# PROBLEM DETAILS
Can you rewrite the passage on Nigerian oil from "- Inside source" up to and including "years in 2016.", changing every "militants" to "insurgents"?

EXERCISE TEXT Start Marker

- Inside source at a black market Niger Delta refinery
- Investigative journalist with access to militants in Nigeria
- Nigeria political analyst
Everything You Need To Know About Nigerian Oil Right Now
Nigeria is currently just recovering from oil-production disruptions suffered in 2016 because of attacks on the pipeline infrastructure by armed militants operating under the name of Nigeria Delta Avengers. The attacks had caused the output of Africa’s biggest producer, usually above 2 million barrels a day, to drop at a point to under 1 million barrels daily. With oil the source of two-thirds of government revenue and more than 90 percent of export income, there were telling consequences as Nigeria slid into its first recession in 25 years in 2016.
President Muhammadu Buhari, a former military ruler who won elections in 2015, had talked tough on assuming office, threatening to deal with the militants. He canceled pipeline-protection contracts awarded to former militant leaders such as Government Ekpemupolo, better known as Tompolo, and ordered their investigation and prosecution. It is widely believed by our sources on the ground, that this move by Buhari prompted the resumption of the attacks.

EXERCISE TEXT End Marker
DATA SEGMENT Start Marker

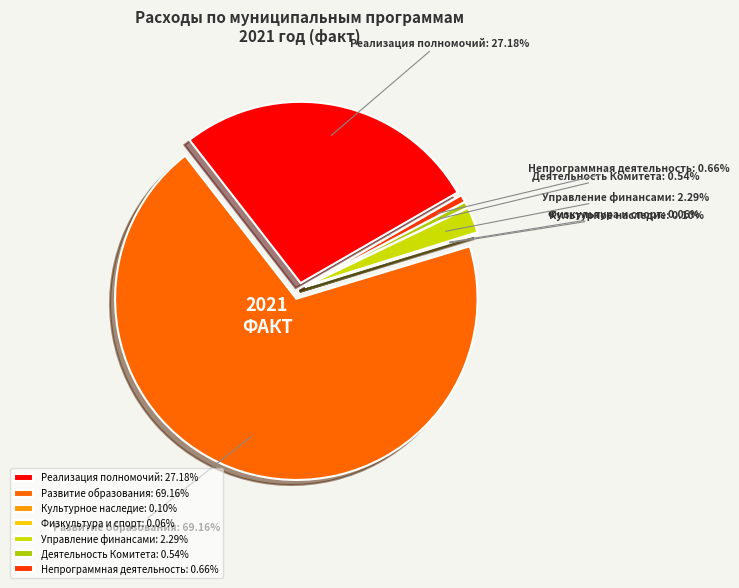

How many slices are in this pie chart?

7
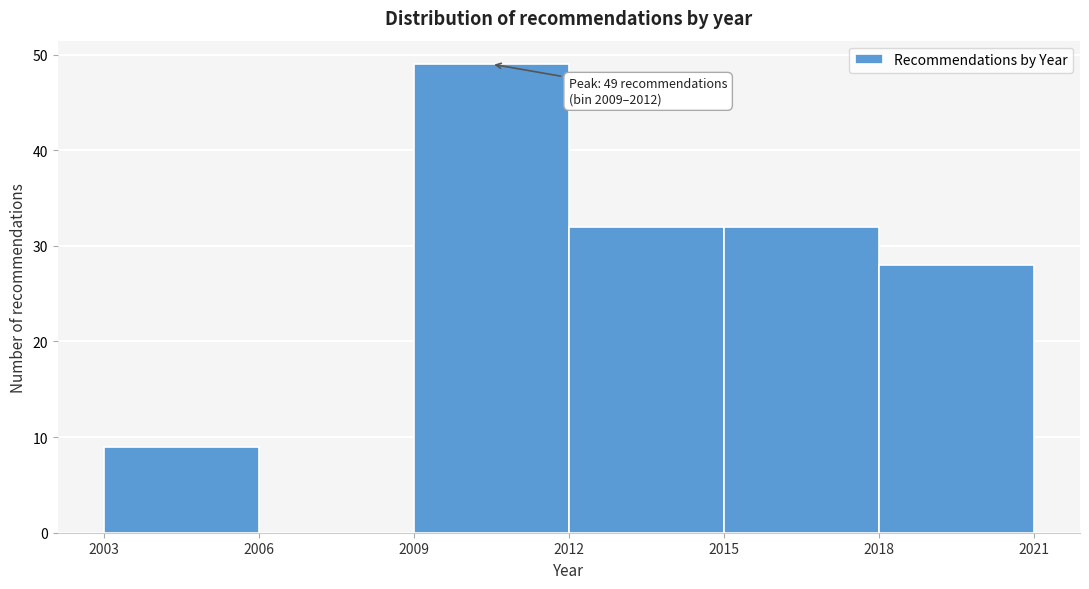

Over which range of the x-axis is the bar tallest?

2009 to 2012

DATA SEGMENT End Marker

# WRITTEN RESPONSE
- Inside source at a black market Niger Delta refinery
- Investigative journalist with access to insurgents in Nigeria
- Nigeria political analyst
Everything You Need To Know About Nigerian Oil Right Now
Nigeria is currently just recovering from oil-production disruptions suffered in 2016 because of attacks on the pipeline infrastructure by armed insurgents operating under the name of Nigeria Delta Avengers. The attacks had caused the output of Africa’s biggest producer, usually above 2 million barrels a day, to drop at a point to under 1 million barrels daily. With oil the source of two-thirds of government revenue and more than 90 percent of export income, there were telling consequences as Nigeria slid into its first recession in 25 years in 2016.